Crypto sharply rebounds
What's being bought and sold
TOP TRENDING ASSETS
Trading activity in the past 24 hours on the Uphold platform as of 8 a.m. EST 14th October 2022
All investments and trading are risky and may result in the loss of capital. Cryptoassets are largely unregulated and are therefore not subject to protection.
What’s up
A Wild Day For Risk Assets
Goodness, gracious, great balls of green! Most everything on the board is in positive territory with XRP (+8%) leading the way among Big Ten coins. The sixth-largest digital asset in terms of market capitalization, XRP has even managed to go +1.6% over the week-long period.
Also rallying, as of 8:55 a.m. (EST), are Bitcoin and Ethereum, although they each still remained slightly in the red over the past seven days, a more or less putrid stretch punctuated by macroeconomic angst that turned into a hellacious bear/bull tug-o'-war yesterday.
On Thursday, right after the opening bell, the Dow plummeted by 500 points, but then quickly reversed course, ticked into the green and eventually, by afternoon's end, closed 800 points higher. Bitcoin struggled to hang on to $18,000 in the first part of Thursday but got near $19,900 as Friday dawned.
That's some leisure-suit-reminiscent swinging right there, part relief rally, part boomerang master class.
Halloween spirit is bubbling over but that spooky witches' cauldron is no party prop. A ghoul-lash of inflation and higher interest rates continues to keep markets spellbound.
"Maybe we get this last gasp higher in inflation," Liz Ann Sonders, Charles Schwab's CIO, told CNBC. "And from here, we start to decelerate."
Maybe so, but it can’t hurt to expect the unexpected, which goes for the plus side.
Over this prior weekend, XRP sneakily donned a sweet outfit and boogied uptown past the half-dollar mark, even lingering there, gassed, until Monday night. The rest of the week was spent quietly retreating back toward $0.45. Two days ago, Brad Garlinghouse, CEO of Ripple, the company with which XRP is closely associated, floated the possibility of an imminent conclusion to Ripple's court battle with the SEC.
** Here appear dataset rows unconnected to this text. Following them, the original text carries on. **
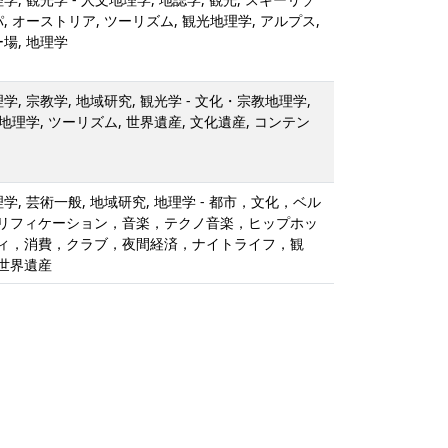
, オーストリア, ツーリズム, 観光地理学, アルプス,
場, 地理学
学, 宗教学, 地域研究, 観光学 - 文化・宗教地理学,
光地理学, ツーリズム, 世界遺産, 文化遺産, コンテン
学, 芸術一般, 地域研究, 地理学 - 都市，文化，ベル
リフィケーション，音楽，テクノ音楽，ヒップホッ
ィ，消費，クラブ，夜間経済，ナイトライフ，観
世界遺産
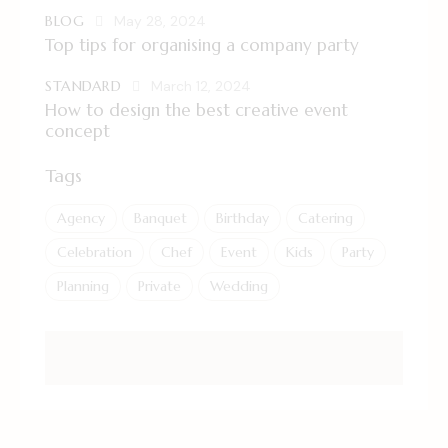
BLOG
May 28, 2024
Top tips for organising a company party
STANDARD
March 12, 2024
How to design the best creative event
concept
Tags
Agency
Banquet
Birthday
Catering
Celebration
Chef
Event
Kids
Party
Planning
Private
Wedding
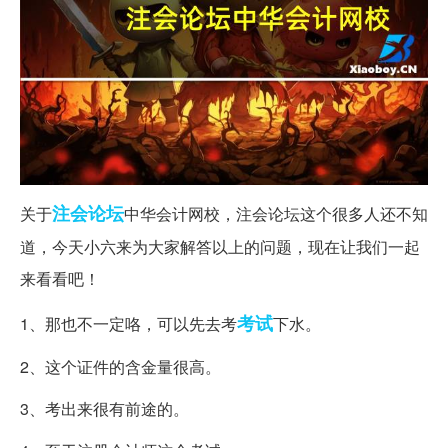
注会
论坛
关于
中华会计网校，注会论坛这个很多人还不知
道，今天小六来为大家解答以上的问题，现在让我们一起
来看看吧！
考试
1、那也不一定咯，可以先去考
下水。
2、这个证件的含金量很高。
3、考出来很有前途的。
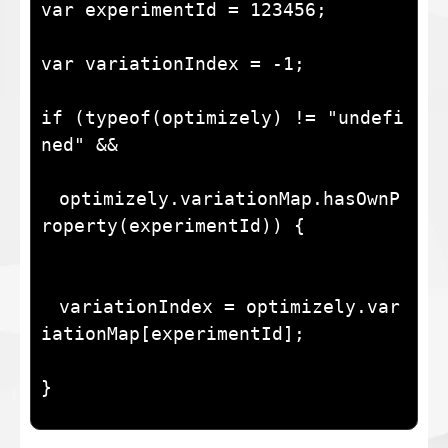
var experimentId = 123456;

var variationIndex = -1;

if (typeof(optimizely) != "undefi
ned" &&

　optimizely.variationMap.hasOwnP
roperty(experimentId)) {

　variationIndex = optimizely.var
iationMap[experimentId];

}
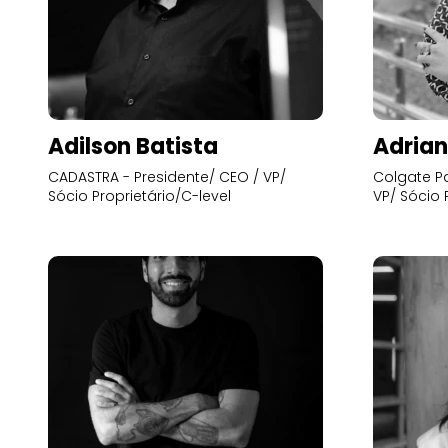
Adilson Batista
Adrian
CADASTRA - Presidente/ CEO / VP/
Colgate Pa
Sócio Proprietário/C-level
VP/ Sócio 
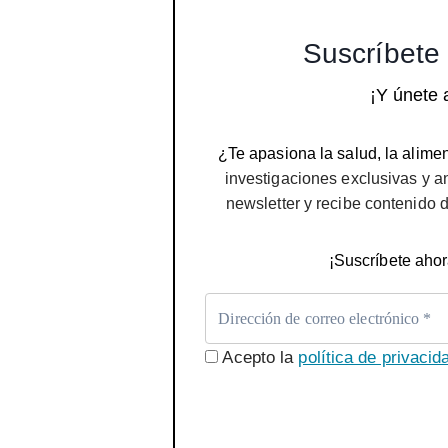
Suscríbete 
¡Y únete 
¿Te apasiona la salud, la alimen
investigaciones exclusivas y a
newsletter y recibe contenido 
¡Suscríbete ahor
Acepto la
política de privacid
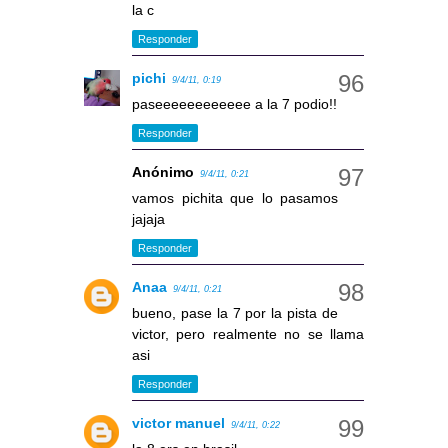
la c
Responder
pichi
9/4/11, 0:19
paseeeeeeeeeeee a la 7 podio!!
Responder
Anónimo
9/4/11, 0:21
vamos pichita que lo pasamos
jajaja
Responder
Anaa
9/4/11, 0:21
bueno, pase la 7 por la pista de
victor, pero realmente no se llama
asi
Responder
victor manuel
9/4/11, 0:22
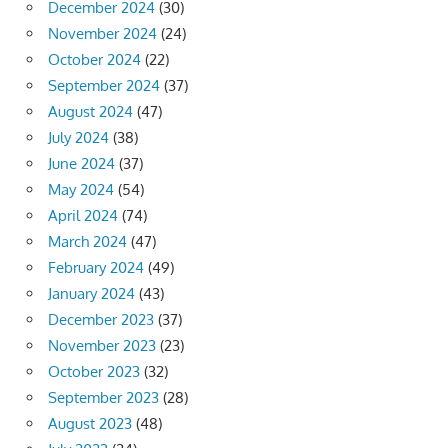
December 2024
(30)
November 2024
(24)
October 2024
(22)
September 2024
(37)
August 2024
(47)
July 2024
(38)
June 2024
(37)
May 2024
(54)
April 2024
(74)
March 2024
(47)
February 2024
(49)
January 2024
(43)
December 2023
(37)
November 2023
(23)
October 2023
(32)
September 2023
(28)
August 2023
(48)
"Federal judges work at their own pace,” Garlinghouse told panelists at DC Fintech Week. “Optimistically, we’re talking about three to four months," he added. "Pessimistically, it could be longer than that.”
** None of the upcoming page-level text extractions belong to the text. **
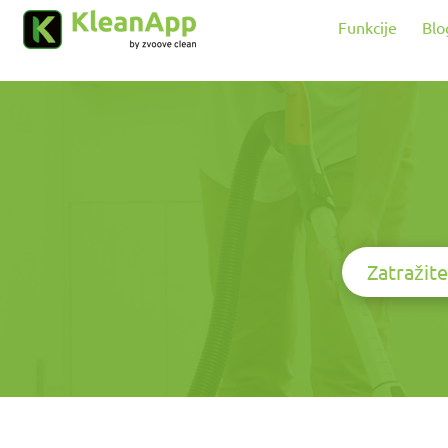
Preskoči na glavni sadržaj
Funkcije
Blo
Zatražit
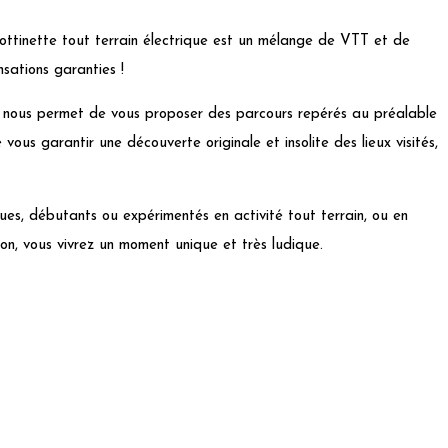
trottinette tout terrain électrique est un mélange de VTT et de
sations garanties !
 nous permet de vous proposer des parcours repérés au préalable
de vous garantir une découverte originale et insolite des lieux visités,
ues, débutants ou expérimentés en activité tout terrain, ou en
ion, vous vivrez un moment unique et très ludique.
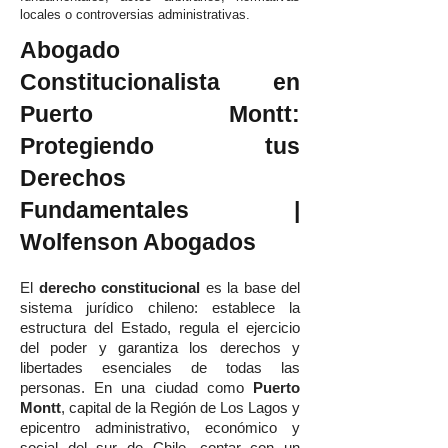
locales o controversias administrativas.
Abogado
Constitucionalista en
Puerto Montt:
Protegiendo tus
Derechos
Fundamentales |
Wolfenson Abogados
El
derecho constitucional
es la base del
sistema jurídico chileno: establece la
estructura del Estado, regula el ejercicio
del poder y garantiza los derechos y
libertades esenciales de todas las
personas. En una ciudad como
Puerto
Montt
, capital de la Región de Los Lagos y
epicentro administrativo, económico y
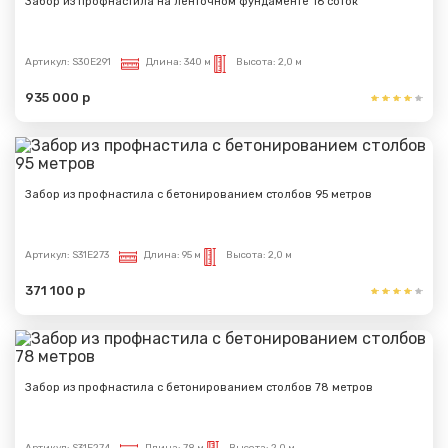
Забор из профнастила на ленточном фундаменте 16 соток
Артикул:
S30E291
Длина:
340 м
Высота:
2,0 м
935 000 р
Забор из профнастила с бетонированием столбов 95 метров
Артикул:
S31E273
Длина:
95 м
Высота:
2,0 м
371 100 р
Забор из профнастила с бетонированием столбов 78 метров
Артикул:
S31E274
Длина:
78 м
Высота:
2,0 м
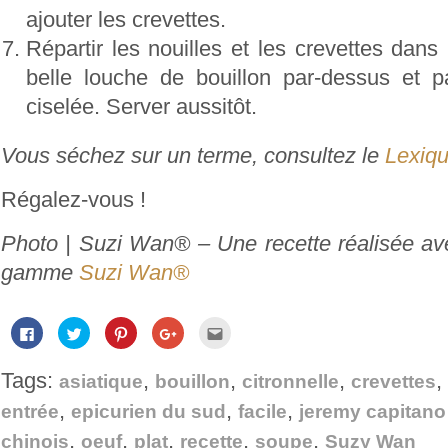
ajouter les crevettes.
Répartir les nouilles et les crevettes dans
belle louche de bouillon par-dessus et
ciselée. Server aussitôt.
Vous séchez sur un terme, consultez le
Lexiqu
Régalez-vous !
Photo | Suzi Wan® – Une recette réalisée ave
gamme
Suzi Wan®
Cliquez
Cliquez
Cliquez
Cliquez
Cliquez
pour
pour
pour
pour
pour
partager
partager
partager
partager
envoyer
sur
sur
sur
sur
par
Tags:
,
,
,
,
Facebook(ouvre
Twitter(ouvre
Pinterest(ouvre
Google+
e-
asiatique
bouillon
citronnelle
crevettes
dans
dans
dans
(ouvre
mail
une
une
une
dans
à
,
,
,
entrée
epicurien du sud
facile
jeremy capitano
nouvelle
nouvelle
nouvelle
une
un
fenêtre)
fenêtre)
fenêtre)
nouvelle
ami(ouvre
,
,
,
,
,
fenêtre)
dans
chinois
oeuf
plat
recette
soupe
Suzy Wan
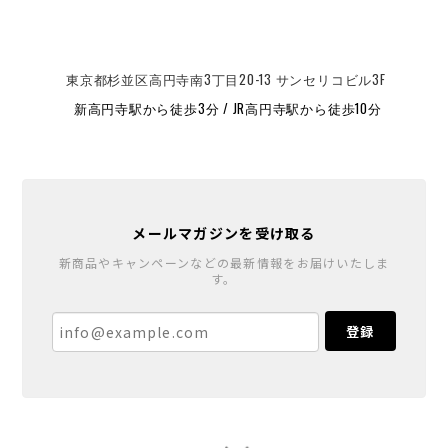
東京都杉並区高円寺南3丁目20-13 サンセリコビル3F
新高円寺駅から徒歩3分 / JR高円寺駅から徒歩10分
メールマガジンを受け取る
新商品やキャンペーンなどの最新情報をお届けいたしま
す。
登録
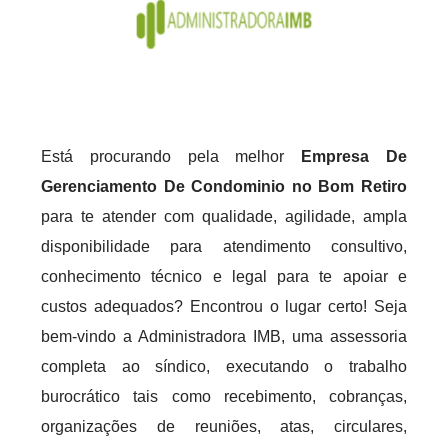
Está procurando pela melhor
Empresa De
Gerenciamento De Condominio no Bom Retiro
para te atender com qualidade, agilidade, ampla
disponibilidade para atendimento consultivo,
conhecimento técnico e legal para te apoiar e
custos adequados? Encontrou o lugar certo! Seja
bem-vindo a Administradora IMB, uma assessoria
completa ao síndico, executando o trabalho
burocrático tais como recebimento, cobranças,
organizações de reuniões, atas, circulares,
XRP has rallied over the past month thanks to ever-rampant speculation about a successful resolution to this case, possibly even before year's end (Cointelegraph).
What's down
A Monthly Low For Largest Asset Doesn’t Last Long
Scuttlebutt on Wall Street (and in hedge fund enclaves like Stamford, Ct.) suggest a begrudging acceptance of crypto's ultimate viability, a kind of "okay, it's here to stay" acceptance level. This has been achieved in part by traders watching Bitcoin stick at $19,000 over these past few months, riding out CPI shockwaves in a manner decidedly not reminiscent of this past June when BTC hit a low of $17,800.
The $19K line held early yesterday – until it didn't. Key inflation data came in hot, S&P-tied short sellers snap-covered their positions in what manifest on the ticker as a violent convulsion. Keeping time with the beating like a peak-of-his-powers Ringo Starr, BTC's tune hit a sour note, plunging to an intraday low of $18,201.00, per Coin Metrics.
By noon on Thursday, BTC, as had much of crypto, rebounded with the stock market. Whether investors’ initial reaction to yesterday's unwelcome inflation news was entirely appropriate or completely overdone will have to play out alongside projections about the direction of the central bank's policy throttle.
What's next
Whoa, Ethereum Turns Deflationary
While BTC was moving in lockstep with U.S. stocks during yesterday's wildly volatile session, Ethereum was lurching about in a seemingly similar fashion, sinking below $1,200 before recovering to $1,300. Macro forces should hold sway in the short-term as monetary policy directional shifts get gamed out. However, more traders are paying attention to ETH's longer-term pivot to being a deflationary asset.
ETH supply since October 8th has declined by nearly 6,000 tokens worth $7.9 million. More ETH is being destroyed compared to the amount created; it's a dynamic that was predicted to come to pass since its switch from proof-of-work (PoW) to proof-of-stake (PoS) via the Merge one month ago (Cointelegraph).
Thank a new crypto, XEN Crypto. XEN started over the weekend with no supply. Users could essentially mint it for free, only needing to pay ETH gas fees. Such activity came to dominate Ethereum transactions, with XEN over seven days contributing to the burning of 4,490 ETH tokens.